EXERCISE:
Copy out precisely the line that holds "3. If state" and all the lines following it in the data, up to and including the last one, and no others.

TASK INPUTS:
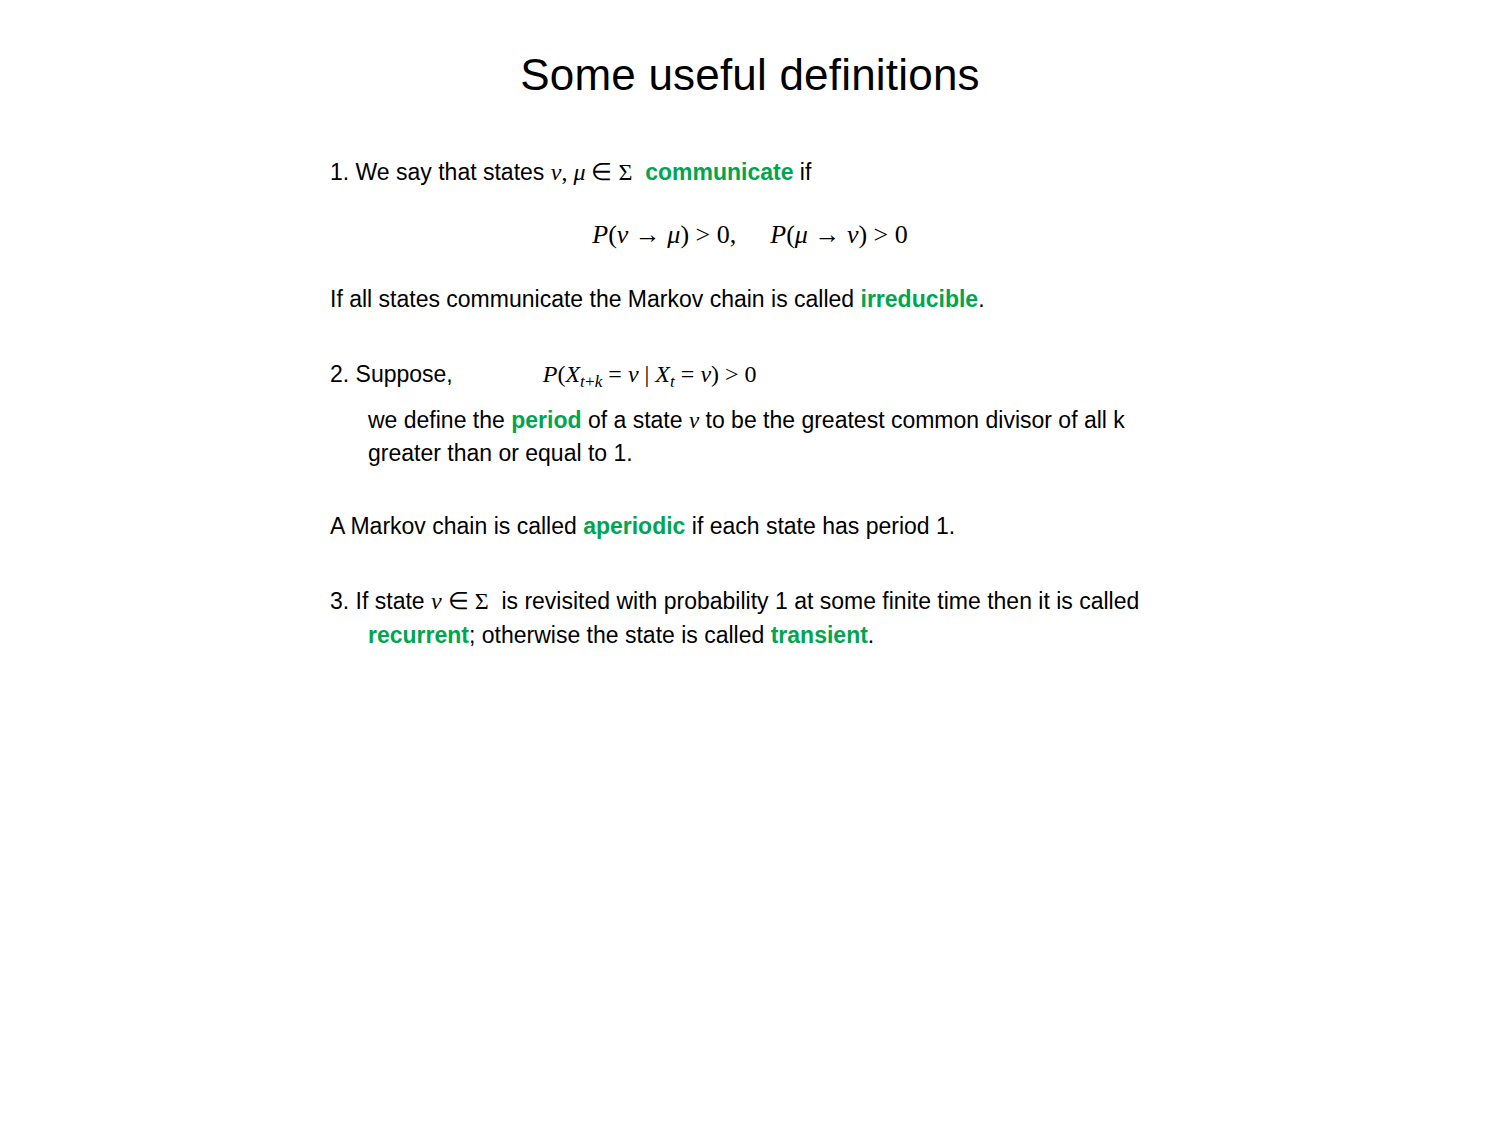Some useful definitions
1. We say that states ν, μ ∈ Σ communicate if
P(ν → μ) > 0, P(μ → ν) > 0
If all states communicate the Markov chain is called irreducible.
2. Suppose, P(Xt+k = ν | Xt = ν) > 0
we define the period of a state ν to be the greatest common divisor of all k greater than or equal to 1.
A Markov chain is called aperiodic if each state has period 1.
3. If state ν ∈ Σ is revisited with probability 1 at some finite time then it is called
recurrent; otherwise the state is called transient.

EXERCISE RESULT:
3. If state ν ∈ Σ is revisited with probability 1 at some finite time then it is called
recurrent; otherwise the state is called transient.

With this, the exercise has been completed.